Reproduce, line for line, the stretch from the start of the data below through the line containing "Mérigues (…)", both ends included. Omit the pictures from your answer.

Start of Record set

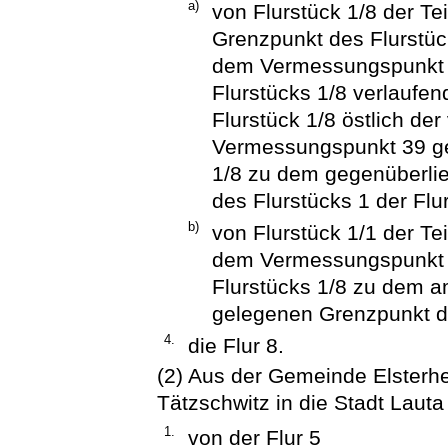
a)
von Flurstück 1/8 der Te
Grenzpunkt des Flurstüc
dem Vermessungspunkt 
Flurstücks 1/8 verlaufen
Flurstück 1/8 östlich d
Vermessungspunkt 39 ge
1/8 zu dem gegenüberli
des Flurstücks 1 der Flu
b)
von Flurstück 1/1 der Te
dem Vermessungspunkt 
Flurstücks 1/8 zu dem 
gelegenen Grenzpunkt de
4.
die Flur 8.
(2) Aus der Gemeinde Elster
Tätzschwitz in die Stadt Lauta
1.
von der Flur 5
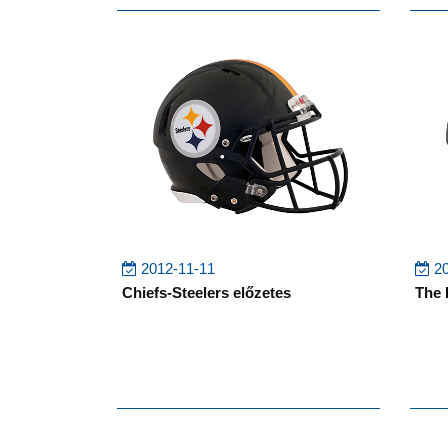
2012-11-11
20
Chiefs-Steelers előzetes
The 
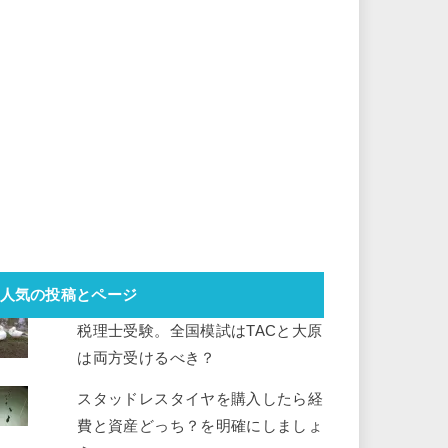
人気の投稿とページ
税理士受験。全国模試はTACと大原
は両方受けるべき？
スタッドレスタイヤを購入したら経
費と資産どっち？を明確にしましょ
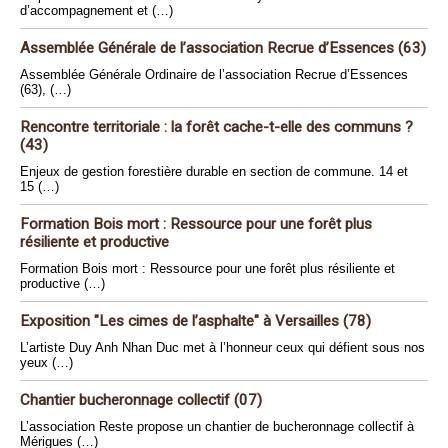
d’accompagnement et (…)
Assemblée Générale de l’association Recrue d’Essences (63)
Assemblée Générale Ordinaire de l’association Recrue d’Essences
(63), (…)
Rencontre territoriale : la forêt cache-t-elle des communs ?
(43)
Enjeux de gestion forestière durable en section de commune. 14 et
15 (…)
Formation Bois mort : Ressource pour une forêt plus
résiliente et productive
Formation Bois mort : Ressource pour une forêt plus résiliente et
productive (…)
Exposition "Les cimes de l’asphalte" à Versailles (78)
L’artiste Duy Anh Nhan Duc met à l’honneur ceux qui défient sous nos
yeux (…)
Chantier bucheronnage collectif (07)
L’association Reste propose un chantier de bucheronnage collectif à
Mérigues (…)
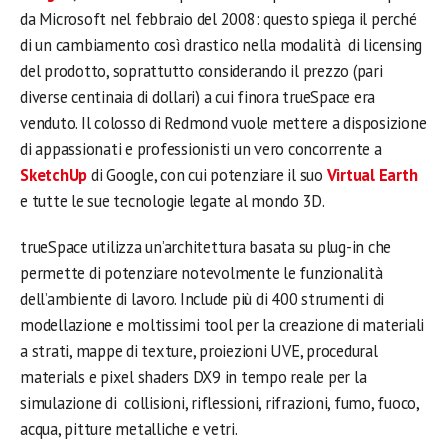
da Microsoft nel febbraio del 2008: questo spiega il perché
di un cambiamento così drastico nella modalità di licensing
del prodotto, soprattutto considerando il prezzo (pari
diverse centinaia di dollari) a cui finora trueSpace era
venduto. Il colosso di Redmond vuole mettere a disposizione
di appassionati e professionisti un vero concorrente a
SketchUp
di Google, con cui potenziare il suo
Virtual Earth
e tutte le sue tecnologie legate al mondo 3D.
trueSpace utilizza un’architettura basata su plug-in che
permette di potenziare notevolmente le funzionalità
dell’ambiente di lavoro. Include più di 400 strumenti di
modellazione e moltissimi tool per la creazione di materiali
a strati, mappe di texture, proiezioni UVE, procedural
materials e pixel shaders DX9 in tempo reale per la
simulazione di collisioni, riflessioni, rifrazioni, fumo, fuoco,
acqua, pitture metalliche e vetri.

End of Record set

Response box =>
a)
von Flurstück 1/8 der Te
Grenzpunkt des Flurstüc
dem Vermessungspunkt 
Flurstücks 1/8 verlaufen
Flurstück 1/8 östlich d
Vermessungspunkt 39 ge
1/8 zu dem gegenüberli
des Flurstücks 1 der Flu
b)
von Flurstück 1/1 der Te
dem Vermessungspunkt 
Flurstücks 1/8 zu dem 
gelegenen Grenzpunkt de
4.
die Flur 8.
(2) Aus der Gemeinde Elster
Tätzschwitz in die Stadt Lauta
1.
von der Flur 5
2012-11-11
20
Chiefs-Steelers előzetes
The 
人気の投稿とページ
税理士受験。全国模試はTACと大原
は両方受けるべき？
スタッドレスタイヤを購入したら経
費と資産どっち？を明確にしましょ
d’accompagnement et (…)
Assemblée Générale de l’association Recrue d’Essences (63)
Assemblée Générale Ordinaire de l’association Recrue d’Essences
(63), (…)
Rencontre territoriale : la forêt cache-t-elle des communs ?
(43)
Enjeux de gestion forestière durable en section de commune. 14 et
15 (…)
Formation Bois mort : Ressource pour une forêt plus
résiliente et productive
Formation Bois mort : Ressource pour une forêt plus résiliente et
productive (…)
Exposition "Les cimes de l’asphalte" à Versailles (78)
L’artiste Duy Anh Nhan Duc met à l’honneur ceux qui défient sous nos
yeux (…)
Chantier bucheronnage collectif (07)
L’association Reste propose un chantier de bucheronnage collectif à
Mérigues (…)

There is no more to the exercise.